Codex CLI (subscription). Same idea with the Codex CLI (codex exec), using your ChatGPT login. The model dropdown is read from the model list codex itself caches (~/.codex/models_cache.json); run codex once if it's empty.

The CLI backends are experimental and meant for testing. They spawn one CLI process per request (a ranking run takes several seconds per paper), usage counts against your subscription limits, and driving coding agents this way is an off-label use of those tools.

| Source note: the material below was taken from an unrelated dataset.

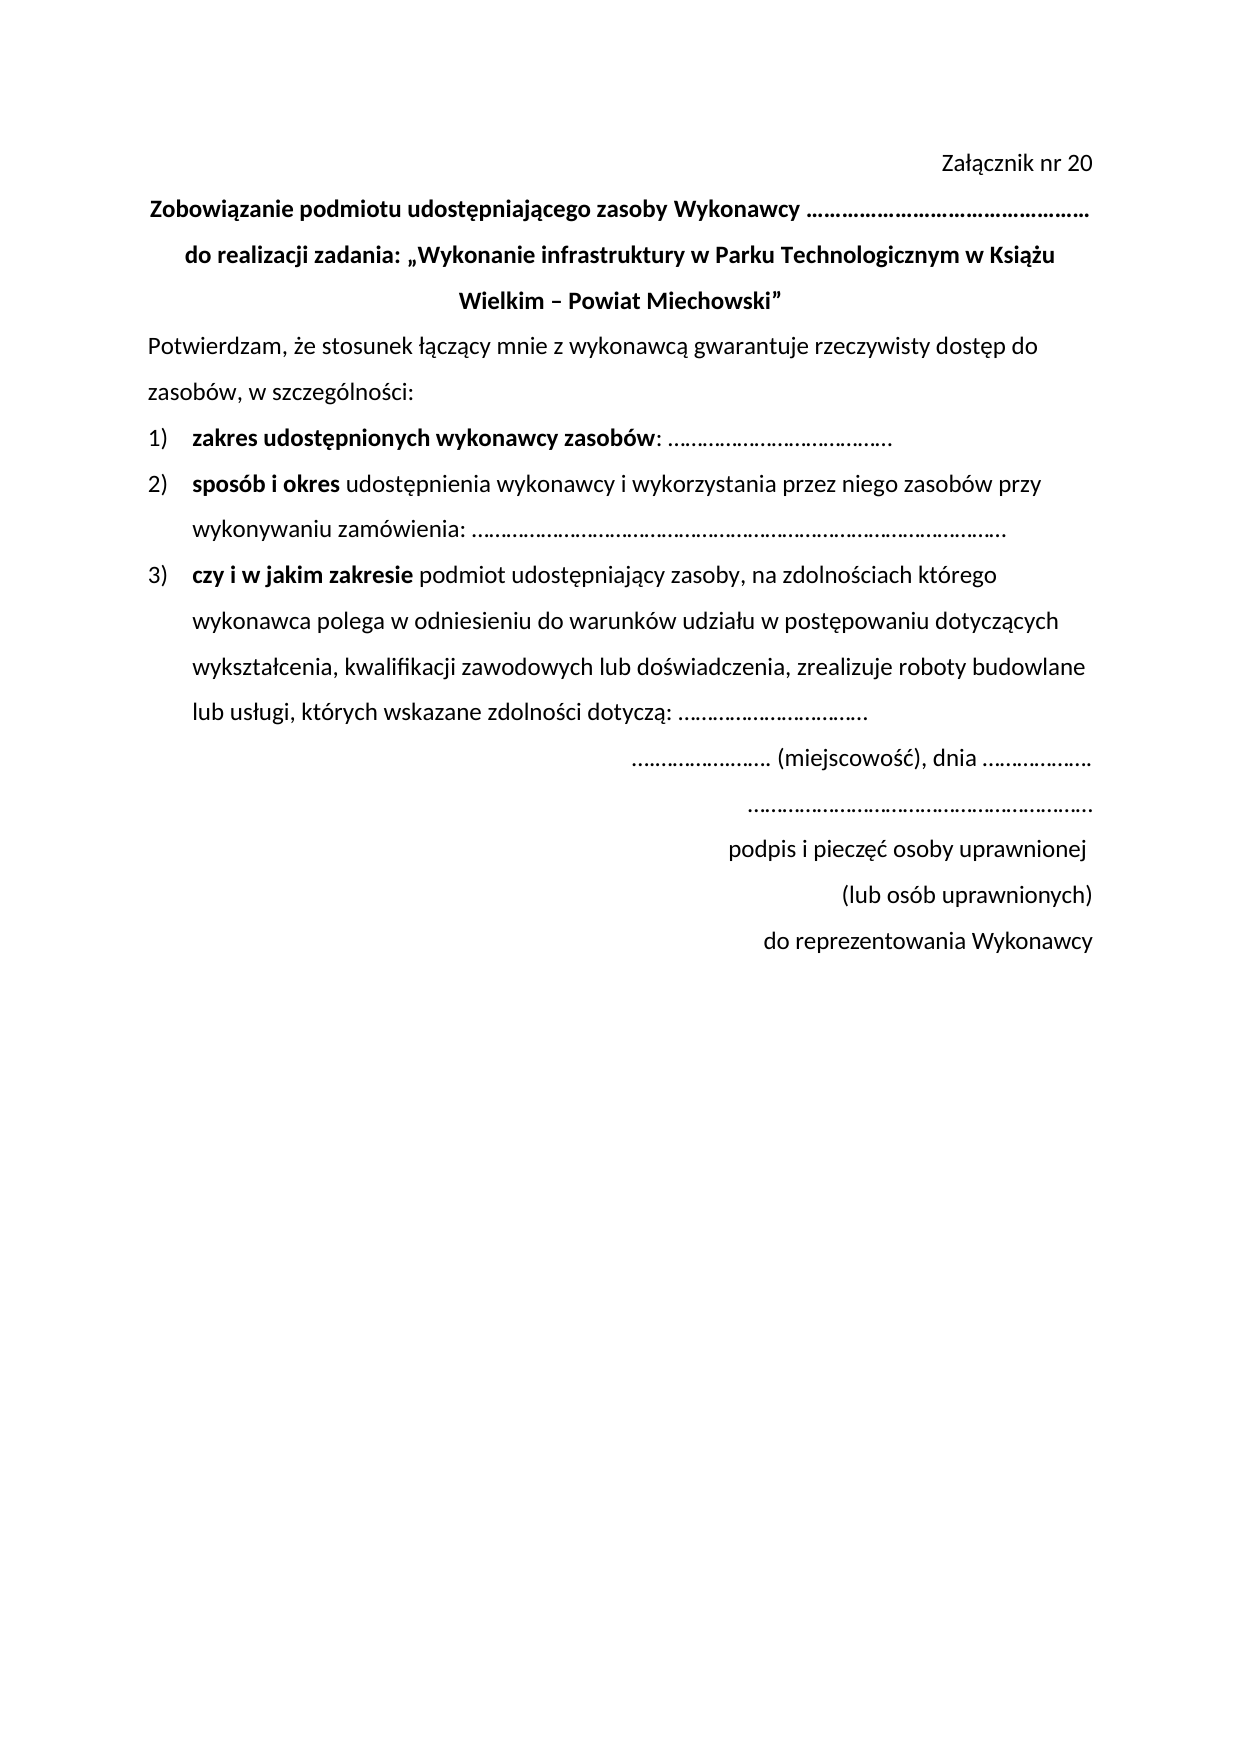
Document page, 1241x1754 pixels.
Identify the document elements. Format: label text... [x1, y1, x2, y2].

Claude / OpenAI (API). These providers appear in the settings dialog but are disabled — the client classes are not implemented yet. Using them requires both the corresponding client code and an API key with billing from the provider's developer console.

Project layout

aiXiv/
  main.py            FastAPI app: routes, page rendering, CLI entry point
  settings.py        default settings and LLM prompts
  arxiv/             arXiv fetching and category list
  database/          SQLModel tables and DB setup/migrations
  llm/               LLM abstraction (base, ollama, cli) + profile/paper logic
  utils/             LaTeX-to-HTML and "time ago" helpers
  templates/         Jinja2 templates (HTMX-driven fragments)
  static/            compiled CSS + vendored front-end assets
scss/                Sass sources (compiled into aiXiv/static/css)

Tech stack

FastAPI, SQLModel/SQLite, Jinja2, and HTMX on the back end; Pico CSS (via Sass), KaTeX, and Lucide icons on the front end.